» Task description
Read the material below and count the lines holding the string "service". Give that count with nothing added.

» Records provided
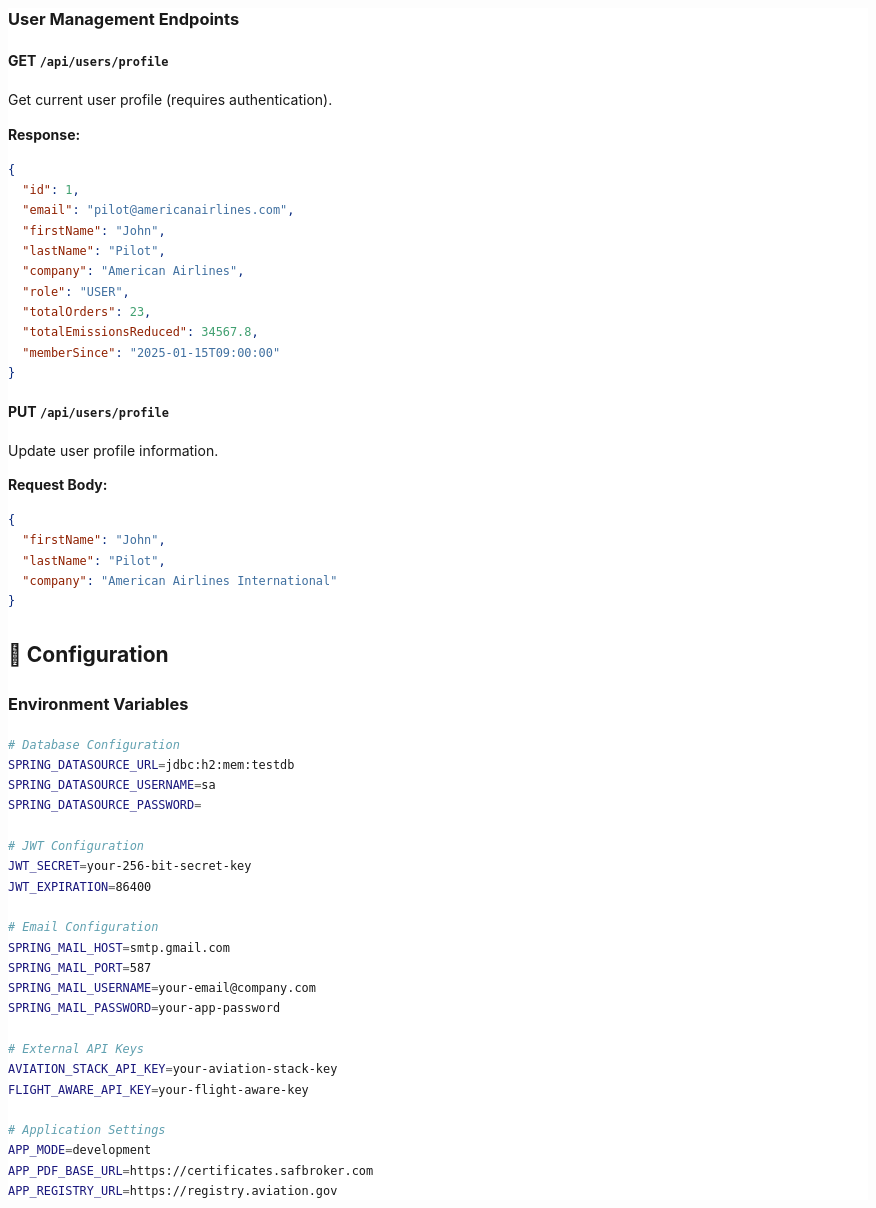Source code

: ### User Management Endpoints

#### GET `/api/users/profile`
Get current user profile (requires authentication).

**Response:**
```json
{
  "id": 1,
  "email": "pilot@americanairlines.com",
  "firstName": "John",
  "lastName": "Pilot",
  "company": "American Airlines",
  "role": "USER",
  "totalOrders": 23,
  "totalEmissionsReduced": 34567.8,
  "memberSince": "2025-01-15T09:00:00"
}
```

#### PUT `/api/users/profile`
Update user profile information.

**Request Body:**
```json
{
  "firstName": "John",
  "lastName": "Pilot",
  "company": "American Airlines International"
}
```

## 🔧 Configuration

### Environment Variables

```bash
# Database Configuration
SPRING_DATASOURCE_URL=jdbc:h2:mem:testdb
SPRING_DATASOURCE_USERNAME=sa
SPRING_DATASOURCE_PASSWORD=

# JWT Configuration
JWT_SECRET=your-256-bit-secret-key
JWT_EXPIRATION=86400

# Email Configuration
SPRING_MAIL_HOST=smtp.gmail.com
SPRING_MAIL_PORT=587
SPRING_MAIL_USERNAME=your-email@company.com
SPRING_MAIL_PASSWORD=your-app-password

# External API Keys
AVIATION_STACK_API_KEY=your-aviation-stack-key
FLIGHT_AWARE_API_KEY=your-flight-aware-key

# Application Settings
APP_MODE=development
APP_PDF_BASE_URL=https://certificates.safbroker.com
APP_REGISTRY_URL=https://registry.aviation.gov
```
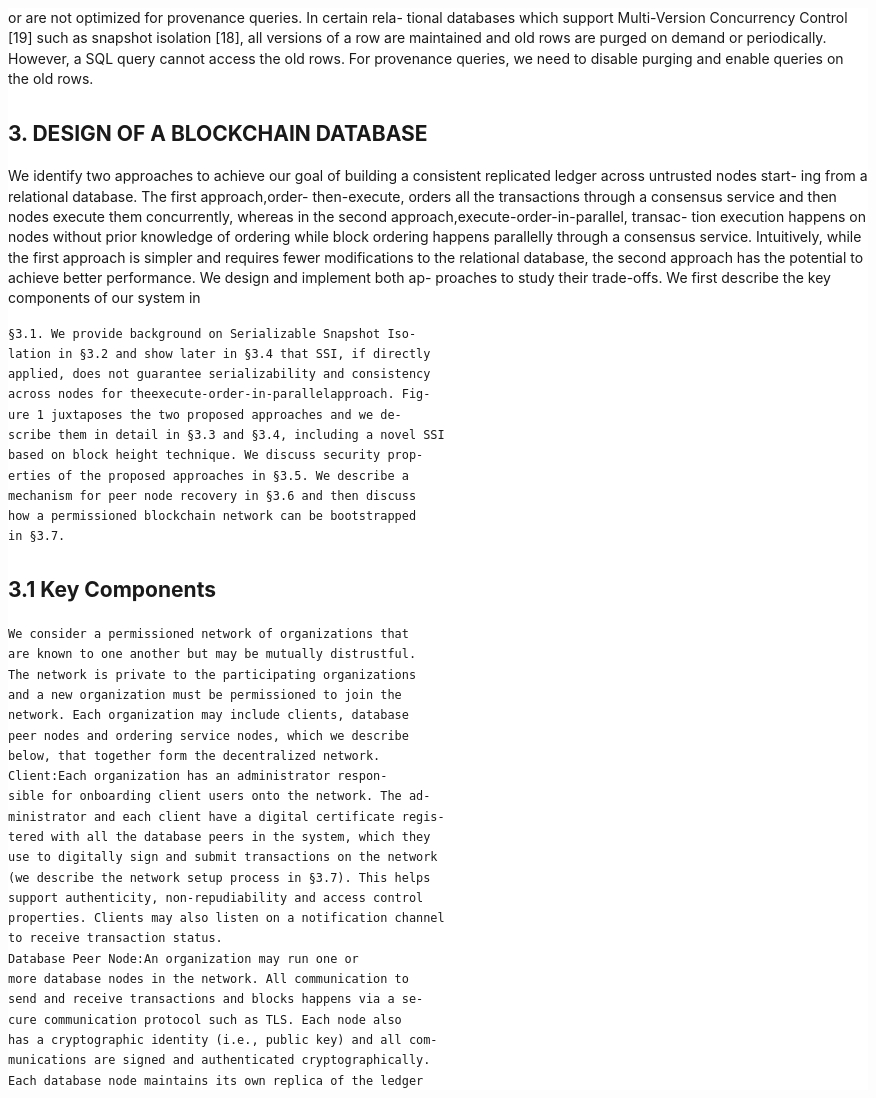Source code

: or are not optimized for provenance queries. In certain rela-
tional databases which support Multi-Version Concurrency
Control [19] such as snapshot isolation [18], all versions of a
row are maintained and old rows are purged on demand or
periodically. However, a SQL query cannot access the old
rows. For provenance queries, we need to disable purging
and enable queries on the old rows.

## 3. DESIGN OF A BLOCKCHAIN DATABASE

We identify two approaches to achieve our goal of building
a consistent replicated ledger across untrusted nodes start-
ing from a relational database. The first approach,order-
then-execute, orders all the transactions through a consensus
service and then nodes execute them concurrently, whereas
in the second approach,execute-order-in-parallel, transac-
tion execution happens on nodes without prior knowledge
of ordering while block ordering happens parallelly through
a consensus service. Intuitively, while the first approach is
simpler and requires fewer modifications to the relational
database, the second approach has the potential to achieve
better performance. We design and implement both ap-
proaches to study their trade-offs.
We first describe the key components of our system in

```
§3.1. We provide background on Serializable Snapshot Iso-
lation in §3.2 and show later in §3.4 that SSI, if directly
applied, does not guarantee serializability and consistency
across nodes for theexecute-order-in-parallelapproach. Fig-
ure 1 juxtaposes the two proposed approaches and we de-
scribe them in detail in §3.3 and §3.4, including a novel SSI
based on block height technique. We discuss security prop-
erties of the proposed approaches in §3.5. We describe a
mechanism for peer node recovery in §3.6 and then discuss
how a permissioned blockchain network can be bootstrapped
in §3.7.
```
## 3.1 Key Components

```
We consider a permissioned network of organizations that
are known to one another but may be mutually distrustful.
The network is private to the participating organizations
and a new organization must be permissioned to join the
network. Each organization may include clients, database
peer nodes and ordering service nodes, which we describe
below, that together form the decentralized network.
Client:Each organization has an administrator respon-
sible for onboarding client users onto the network. The ad-
ministrator and each client have a digital certificate regis-
tered with all the database peers in the system, which they
use to digitally sign and submit transactions on the network
(we describe the network setup process in §3.7). This helps
support authenticity, non-repudiability and access control
properties. Clients may also listen on a notification channel
to receive transaction status.
Database Peer Node:An organization may run one or
more database nodes in the network. All communication to
send and receive transactions and blocks happens via a se-
cure communication protocol such as TLS. Each node also
has a cryptographic identity (i.e., public key) and all com-
munications are signed and authenticated cryptographically.
Each database node maintains its own replica of the ledger
```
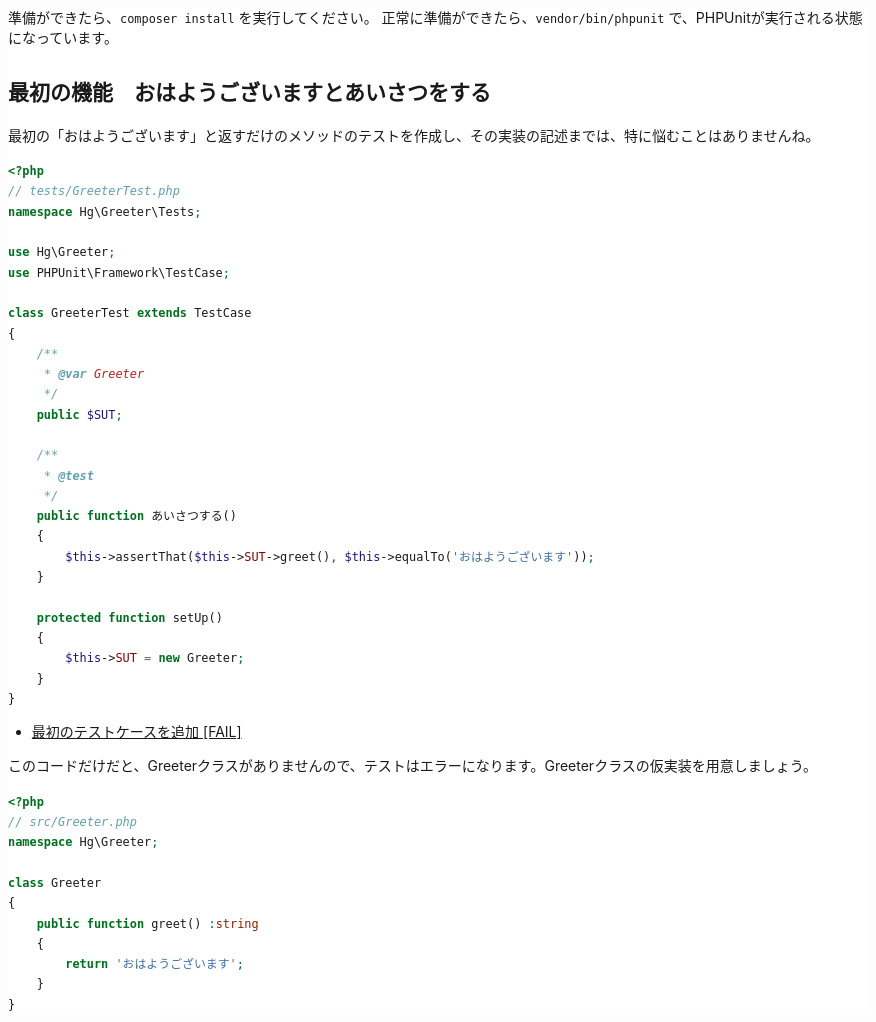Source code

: 準備ができたら、`composer install` を実行してください。
正常に準備ができたら、`vendor/bin/phpunit` で、PHPUnitが実行される状態になっています。

## 最初の機能　おはようございますとあいさつをする

最初の「おはようございます」と返すだけのメソッドのテストを作成し、その実装の記述までは、特に悩むことはありませんね。

```php
<?php
// tests/GreeterTest.php
namespace Hg\Greeter\Tests;

use Hg\Greeter;
use PHPUnit\Framework\TestCase;

class GreeterTest extends TestCase
{
    /**
     * @var Greeter
     */
    public $SUT;

    /**
     * @test
     */
    public function あいさつする()
    {
        $this->assertThat($this->SUT->greet(), $this->equalTo('おはようございます'));
    }

    protected function setUp()
    {
        $this->SUT = new Greeter;
    }
}
```

- [最初のテストケースを追加 [FAIL]](https://github.com/hidenorigoto/test-greeter/commit/0c1caa8e8de9544ff6f7642ca4466bd859c966ae)

このコードだけだと、Greeterクラスがありませんので、テストはエラーになります。Greeterクラスの仮実装を用意しましょう。

```php
<?php
// src/Greeter.php
namespace Hg\Greeter;

class Greeter
{
    public function greet() :string
    {
        return 'おはようございます';
    }
}
```
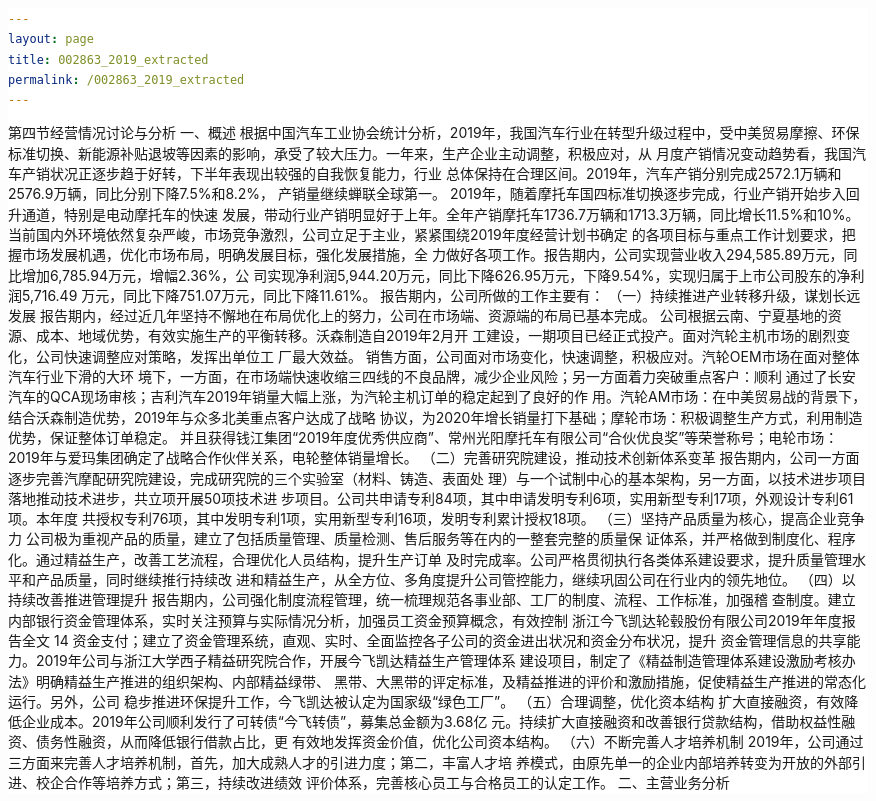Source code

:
 ```yaml
---
layout: page
title: 002863_2019_extracted
permalink: /002863_2019_extracted
---
```


第四节经营情况讨论与分析
一、概述
根据中国汽车工业协会统计分析，2019年，我国汽车行业在转型升级过程中，受中美贸易摩擦、环保
标准切换、新能源补贴退坡等因素的影响，承受了较大压力。一年来，生产企业主动调整，积极应对，从
月度产销情况变动趋势看，我国汽车产销状况正逐步趋于好转，下半年表现出较强的自我恢复能力，行业
总体保持在合理区间。2019年，汽车产销分别完成2572.1万辆和2576.9万辆，同比分别下降7.5%和8.2%，
产销量继续蝉联全球第一。
2019年，随着摩托车国四标准切换逐步完成，行业产销开始步入回升通道，特别是电动摩托车的快速
发展，带动行业产销明显好于上年。全年产销摩托车1736.7万辆和1713.3万辆，同比增长11.5%和10%。
当前国内外环境依然复杂严峻，市场竞争激烈，公司立足于主业，紧紧围绕2019年度经营计划书确定
的各项目标与重点工作计划要求，把握市场发展机遇，优化市场布局，明确发展目标，强化发展措施，全
力做好各项工作。报告期内，公司实现营业收入294,585.89万元，同比增加6,785.94万元，增幅2.36%，公
司实现净利润5,944.20万元，同比下降626.95万元，下降9.54%，实现归属于上市公司股东的净利润5,716.49
万元，同比下降751.07万元，同比下降11.61%。
报告期内，公司所做的工作主要有：
（一）持续推进产业转移升级，谋划长远发展
报告期内，经过近几年坚持不懈地在布局优化上的努力，公司在市场端、资源端的布局已基本完成。
公司根据云南、宁夏基地的资源、成本、地域优势，有效实施生产的平衡转移。沃森制造自2019年2月开
工建设，一期项目已经正式投产。面对汽轮主机市场的剧烈变化，公司快速调整应对策略，发挥出单位工
厂最大效益。
销售方面，公司面对市场变化，快速调整，积极应对。汽轮OEM市场在面对整体汽车行业下滑的大环
境下，一方面，在市场端快速收缩三四线的不良品牌，减少企业风险；另一方面着力突破重点客户：顺利
通过了长安汽车的QCA现场审核；吉利汽车2019年销量大幅上涨，为汽轮主机订单的稳定起到了良好的作
用。汽轮AM市场：在中美贸易战的背景下，结合沃森制造优势，2019年与众多北美重点客户达成了战略
协议，为2020年增长销量打下基础；摩轮市场：积极调整生产方式，利用制造优势，保证整体订单稳定。
并且获得钱江集团“2019年度优秀供应商”、常州光阳摩托车有限公司“合伙优良奖”等荣誉称号；电轮市场：
2019年与爱玛集团确定了战略合作伙伴关系，电轮整体销量增长。
（二）完善研究院建设，推动技术创新体系变革
报告期内，公司一方面逐步完善汽摩配研究院建设，完成研究院的三个实验室（材料、铸造、表面处
理）与一个试制中心的基本架构，另一方面，以技术进步项目落地推动技术进步，共立项开展50项技术进
步项目。公司共申请专利84项，其中申请发明专利6项，实用新型专利17项，外观设计专利61项。本年度
共授权专利76项，其中发明专利1项，实用新型专利16项，发明专利累计授权18项。
（三）坚持产品质量为核心，提高企业竞争力
公司极为重视产品的质量，建立了包括质量管理、质量检测、售后服务等在内的一整套完整的质量保
证体系，并严格做到制度化、程序化。通过精益生产，改善工艺流程，合理优化人员结构，提升生产订单
及时完成率。公司严格贯彻执行各类体系建设要求，提升质量管理水平和产品质量，同时继续推行持续改
进和精益生产，从全方位、多角度提升公司管控能力，继续巩固公司在行业内的领先地位。
（四）以持续改善推进管理提升
报告期内，公司强化制度流程管理，统一梳理规范各事业部、工厂的制度、流程、工作标准，加强稽
查制度。建立内部银行资金管理体系，实时关注预算与实际情况分析，加强员工资金预算概念，有效控制
浙江今飞凯达轮毂股份有限公司2019年年度报告全文
14
资金支付；建立了资金管理系统，直观、实时、全面监控各子公司的资金进出状况和资金分布状况，提升
资金管理信息的共享能力。2019年公司与浙江大学西子精益研究院合作，开展今飞凯达精益生产管理体系
建设项目，制定了《精益制造管理体系建设激励考核办法》明确精益生产推进的组织架构、内部精益绿带、
黑带、大黑带的评定标准，及精益推进的评价和激励措施，促使精益生产推进的常态化运行。另外，公司
稳步推进环保提升工作，今飞凯达被认定为国家级“绿色工厂”。
（五）合理调整，优化资本结构
扩大直接融资，有效降低企业成本。2019年公司顺利发行了可转债“今飞转债”，募集总金额为3.68亿
元。持续扩大直接融资和改善银行贷款结构，借助权益性融资、债务性融资，从而降低银行借款占比，更
有效地发挥资金价值，优化公司资本结构。
（六）不断完善人才培养机制
2019年，公司通过三方面来完善人才培养机制，首先，加大成熟人才的引进力度；第二，丰富人才培
养模式，由原先单一的企业内部培养转变为开放的外部引进、校企合作等培养方式；第三，持续改进绩效
评价体系，完善核心员工与合格员工的认定工作。
二、主营业务分析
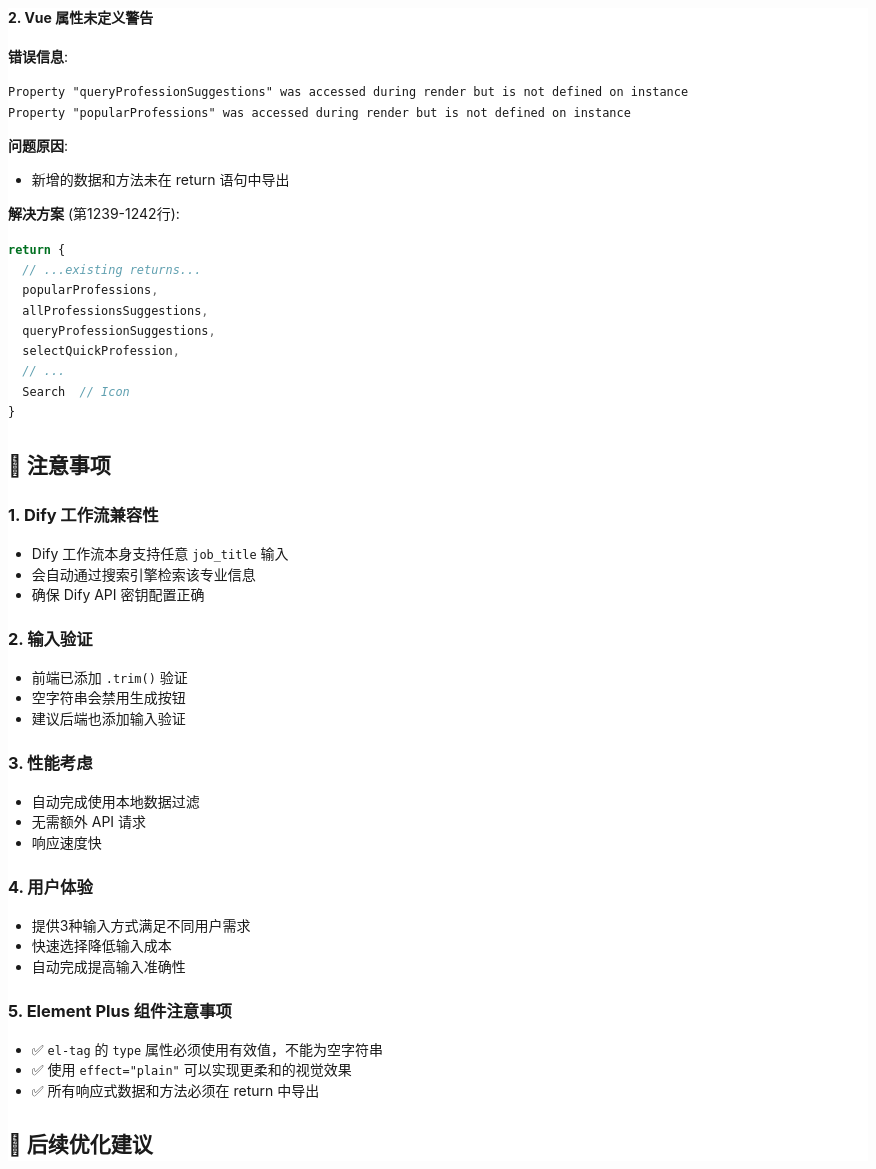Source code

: #### 2. **Vue 属性未定义警告**
**错误信息**:
```
Property "queryProfessionSuggestions" was accessed during render but is not defined on instance
Property "popularProfessions" was accessed during render but is not defined on instance
```

**问题原因**:
- 新增的数据和方法未在 return 语句中导出

**解决方案** (第1239-1242行):
```javascript
return {
  // ...existing returns...
  popularProfessions,
  allProfessionsSuggestions,
  queryProfessionSuggestions,
  selectQuickProfession,
  // ...
  Search  // Icon
}
```

## 🚧 注意事项

### 1. Dify 工作流兼容性
- Dify 工作流本身支持任意 `job_title` 输入
- 会自动通过搜索引擎检索该专业信息
- 确保 Dify API 密钥配置正确

### 2. 输入验证
- 前端已添加 `.trim()` 验证
- 空字符串会禁用生成按钮
- 建议后端也添加输入验证

### 3. 性能考虑
- 自动完成使用本地数据过滤
- 无需额外 API 请求
- 响应速度快

### 4. 用户体验
- 提供3种输入方式满足不同用户需求
- 快速选择降低输入成本
- 自动完成提高输入准确性

### 5. Element Plus 组件注意事项
- ✅ `el-tag` 的 `type` 属性必须使用有效值，不能为空字符串
- ✅ 使用 `effect="plain"` 可以实现更柔和的视觉效果
- ✅ 所有响应式数据和方法必须在 return 中导出

## 📝 后续优化建议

» Written response
3